:: EXCERPT ::
-----

One of the most important and difficult things for a game to accomplish is the atmosphere. From the newest sci-fi FPS to the earliest 8-bit platformers, they worry about sound, lighting, and color to immerse the player into their worlds. One of the key elements in this equation of atmosphere is audio, not only the sound effects from your actions, but also (and sometimes more importantly) the music.

One of the major problems with 16-bit and pre-16-bit games is that the music was entirely synthesized interpretations of real instruments. This style bores many people who don't enjoy chiptune music beyond humming the underworld theme of Super Mario Brothers (though this is not always the case). There is an artificial wall between the players and the game that prevents them from full immersion. If nothing else, the use of compact-disc media started tearing down this wall with Red Book audio. Novotrade International knew this and jumped on the opportunity to create one of the most immersive and atmospheric games of the 16-bit era.

-----

:: WHAT IS REQUIRED ::
In the excerpt on game atmosphere, which things do games worry about in order to immerse the player into their worlds?

:: DATA SECTION ::
-----

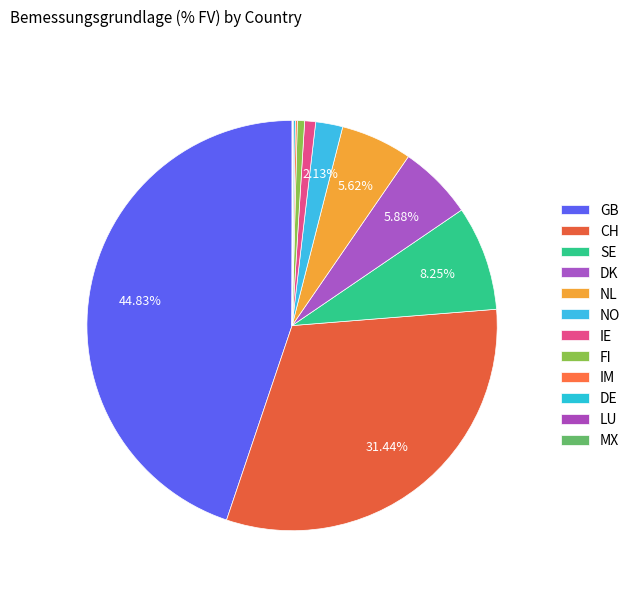

What is the change in value from IE to IM?

-0.7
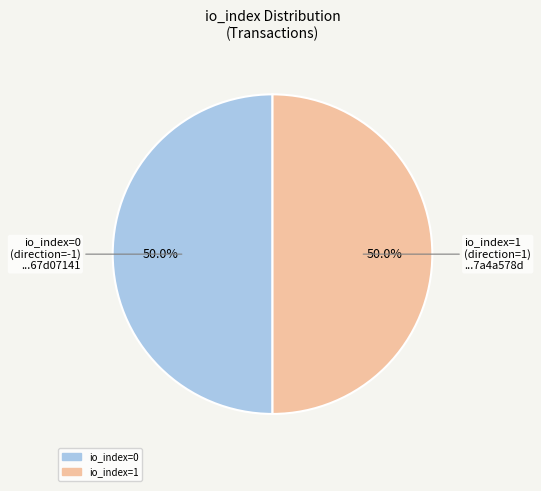

How many segments does this pie chart have?

2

-----

:: RESULT OF THIS EXERCISE ::
Sound, lighting, and color.